The flight of capital contrasts with such other emerging markets as South Africa and Brazil, which have seen inflows soar as near-zero interest rates in Europe, the U.S. and Japan fuel demand for high-yielding assets. Brazil’s real has strengthened 38 percent against the dollar since the start of last year, while South Africa’s rand has climbed 36 percent.
“It is curious that with a wave of liquidity flooding into emerging markets, Nigeria stands apart,” Razia Khan, head of Africa economic research at Standard Chartered Plc, said in an interview in Johannesburg. “With oil prices stable and oil output back to its best levels since 2006, it is a concern that foreign exchange reserves have not risen.”
Demand for dollars climbed to a high of $741.4 million at the Sept. 27 central bank auction, compared with an average of $248.9 million in the first eight months, the bank’s data show. The naira weakened to as low as 155.675 per dollar on the day, compared with the central bank’s target of 150. It traded as low as 151.55 today.
“The trend in reserves is worrying,” Samir Gadio, an emerging-markets economist at Standard Bank Group Ltd., said in a phone interview from Lagos. “When you have a heavily managed currency, and your reserves are dropping like this, at some stage the market will start to panic.”
Nigeria’s reserves also are being depleted as the government runs down its Excess Crude Account, financed from savings set aside for times when international oil prices fall below the benchmark in the budget. That isn’t the case now. Oil was trading as high as $89.57 a barrel in London today, compared with $60 forecast in the budget.
About $5.5 billion was withdrawn from the fund this year for investment in power plants, and another $1 billion was used as seed capital for a new sovereign wealth fund, Okwudili Ojukwu-Enendu, a spokesman for Finance Minister Olusegun Aganga, said in an e-mailed response to questions.

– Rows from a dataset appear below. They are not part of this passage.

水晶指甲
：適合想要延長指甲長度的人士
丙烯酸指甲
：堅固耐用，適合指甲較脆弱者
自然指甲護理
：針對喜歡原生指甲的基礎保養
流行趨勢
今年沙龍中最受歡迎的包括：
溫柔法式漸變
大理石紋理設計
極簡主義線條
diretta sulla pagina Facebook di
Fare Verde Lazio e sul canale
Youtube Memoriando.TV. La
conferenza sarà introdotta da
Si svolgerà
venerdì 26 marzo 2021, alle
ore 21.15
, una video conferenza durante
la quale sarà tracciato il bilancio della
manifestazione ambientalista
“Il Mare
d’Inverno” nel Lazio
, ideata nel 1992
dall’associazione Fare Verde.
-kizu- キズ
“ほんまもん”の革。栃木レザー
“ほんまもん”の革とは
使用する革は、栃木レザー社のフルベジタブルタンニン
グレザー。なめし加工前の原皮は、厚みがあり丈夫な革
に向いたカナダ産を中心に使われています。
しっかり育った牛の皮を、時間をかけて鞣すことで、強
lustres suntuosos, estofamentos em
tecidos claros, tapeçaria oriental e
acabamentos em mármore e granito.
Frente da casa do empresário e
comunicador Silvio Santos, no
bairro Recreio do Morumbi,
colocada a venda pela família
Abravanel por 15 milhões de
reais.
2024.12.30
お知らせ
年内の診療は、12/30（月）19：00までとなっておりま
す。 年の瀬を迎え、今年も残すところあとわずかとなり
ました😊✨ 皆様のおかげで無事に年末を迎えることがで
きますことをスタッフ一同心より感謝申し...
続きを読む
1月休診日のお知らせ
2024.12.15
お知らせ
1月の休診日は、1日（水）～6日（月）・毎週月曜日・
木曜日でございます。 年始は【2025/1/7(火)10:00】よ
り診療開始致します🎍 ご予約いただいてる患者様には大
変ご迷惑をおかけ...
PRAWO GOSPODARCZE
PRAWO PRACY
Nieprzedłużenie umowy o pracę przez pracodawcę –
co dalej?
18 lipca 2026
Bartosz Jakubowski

He declined to say how much remained. Aganga told Bloomberg on Sept. 3 that the account held between $500 million and $800 million.
On Oct. 25, Aganga said Fitch’s lowering of the outlook on Nigeria’s BB- credit rating to “negative” from “stable” was “unduly punitive” as the creation of the sovereign wealth fund would bolster government finances. The bill is currently awaiting approval from lawmakers.
Another factor boosting confidence is Nigeria’s relatively small public debt: about 15 percent of gross domestic product, according to the International Monetary Fund. That compares with 127 percent in Greece and 68 percent in the U.K. Investors are unlikely to shun the international bond sale, Kalema said.
Nigeria appointed Citigroup Inc. and Deutsche Bank AG as bookrunners for its Eurobond sale, Ojukwu-Enendu said on Nov. 3. Barclays Capital and FBN Capital Ltd., a unit of First Bank of Nigeria Plc, were named as advisers in October. Nigeria expects to conclude the sale by mid-December, Abraham Nwankwo, director- general of the Debt Management Office, said Nov. 2.
Violence surrounding next year’s election is the biggest threat to a bond sale by a country with a history of military intervention and ethnic conflict.
President Goodluck Jonathan, a Christian from the south, is running for re-election, angering Muslims from the north who regard it as their turn to hold the presidency in a country divided almost evenly on religious lines.
“Nigeria’s political backdrop, more contentious in the run-up to 2011 than is usually the case, may be feeding nervousness about the continued stability of the naira,” said Khan. Building reserves “is key to the restoration of confidence.”